The Relative Merits of Using Adenovirus

Recombinant adenoviruses provide a versatile system for gene expression studies and therapeutic applications. One of the main advantages of adenoviral vector is their ability to replicate at high titers in complementing cell lines. As stated above, the titer of recombinant adenoviruses is related to the efficiency of infection. A moderated titer of recombinant adenoviruses in high level would improve the efficiency of infection. Another advantage of adenoviral vector is that the transgene expression is not controlled by the host genome for their nonintegrative nature. Thus, the expression of the heterologous gene could be carried out once the chimeric genome (heterologous gene sequences and vector host genome sequences) is present in host cells. Therefore, the adenovirus was used as the vector to transduce hNGF-β gene in our experiments.

In the course of our experiments, the level of rhNGF-β was dropped gradually. This drop of the expression level was also observed in other reports [1517]. One of the reasons could be that this kind of recombinant adenovirus only has a one-time ability of infection in normal cells and it could not produce progeny viruses for another infection; with the metabolism of epithelial cells, the infected cells are less and less, and then the expression level of rhNGF-β is correspondingly dropped. Another reason could be that the immune system of the goats precludes the reinfection of adenoviruses. With the immune reaction of host, the quantity of the infected mammary epithelial cells is reduced. Thus, the expression level of rhNGF-β is correspondingly dropped. Toledo et al. [17] did the viral re-administration experiments, but no target protein was obtained; this might be because the immune system of the goats precludes the infection of adenovirus. Therefore, further studies should be required to elucidate the exact mechanisms through which the immune system precludes a successful viral re-administration in the mammary gland. This knowledge is very important to design new strategies aimed to improve viral re-inoculation allowing for the repeated use of the same animals.

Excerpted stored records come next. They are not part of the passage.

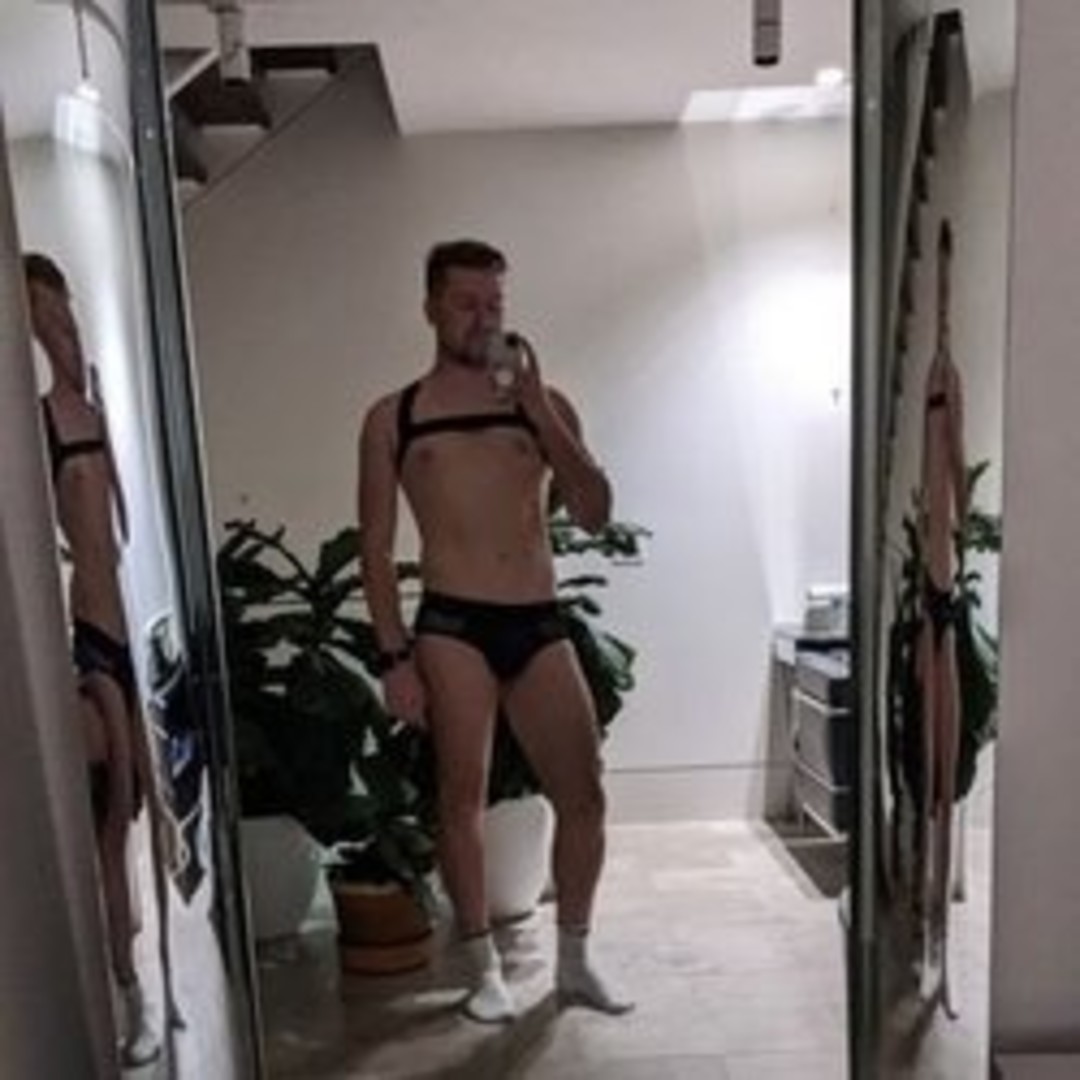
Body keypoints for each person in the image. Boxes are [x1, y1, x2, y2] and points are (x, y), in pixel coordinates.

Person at [357, 239, 632, 1022]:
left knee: (585, 794)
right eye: (466, 303)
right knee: (461, 800)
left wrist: (538, 407)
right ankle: (483, 969)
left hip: (537, 621)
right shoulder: (395, 416)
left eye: (495, 304)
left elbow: (594, 511)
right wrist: (393, 659)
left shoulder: (546, 406)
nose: (483, 318)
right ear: (431, 308)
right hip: (453, 624)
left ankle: (574, 961)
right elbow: (374, 550)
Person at [24, 252, 176, 1066]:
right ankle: (130, 994)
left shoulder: (100, 407)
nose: (58, 324)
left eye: (60, 306)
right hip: (87, 635)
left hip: (134, 627)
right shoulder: (37, 424)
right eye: (39, 312)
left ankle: (163, 982)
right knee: (112, 822)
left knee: (161, 819)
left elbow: (129, 531)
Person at [915, 220, 966, 1018]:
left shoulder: (947, 376)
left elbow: (958, 472)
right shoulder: (932, 374)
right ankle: (925, 939)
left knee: (945, 769)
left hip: (944, 601)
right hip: (922, 606)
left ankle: (942, 949)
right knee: (921, 763)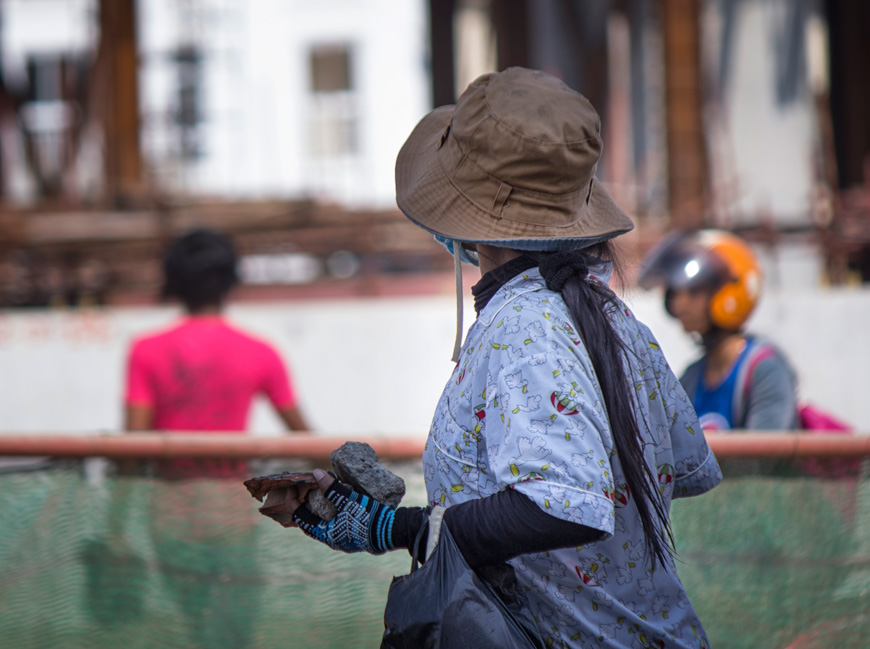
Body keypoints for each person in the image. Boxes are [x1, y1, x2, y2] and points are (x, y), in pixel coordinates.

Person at [285, 68, 722, 648]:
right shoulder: (612, 316)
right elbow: (680, 468)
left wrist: (410, 529)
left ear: (472, 224)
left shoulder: (526, 326)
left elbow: (562, 504)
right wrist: (394, 523)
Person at [124, 227, 311, 477]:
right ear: (230, 280)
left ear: (173, 280)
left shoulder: (145, 349)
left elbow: (131, 449)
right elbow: (305, 440)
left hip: (166, 505)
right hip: (233, 506)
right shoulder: (262, 352)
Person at [638, 229, 798, 433]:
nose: (680, 303)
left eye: (694, 291)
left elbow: (765, 458)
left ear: (729, 291)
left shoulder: (765, 369)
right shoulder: (692, 378)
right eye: (676, 292)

All in all, we successfully expressed rhNGF-β with the properties of native hNGF-β in the milk of goats. Although the maximal level of rhNGF-β expressed in the milk only achieved 196.8 mg/l which is lower than that expressed in the milk from transgenic rabbits [22], the yield of rhNGF-β from the milk of goats are much higher than that from rabbits. Furthermore, the rhNGF-β could be obtained simultaneously from many goats infused with recombinant adenoviruses. These results demonstrate that the mammary gland of goats is a potential source of producing considerable rhNGF-β with the properties of native hNGF-β. The expression of rhNGF-β in the milk of goats confirmed that direct transduction of recombinant adenovirus into the mammary epithelial cells could be a suitable alternative for producing recombinant proteins of biopharmaceutical interest.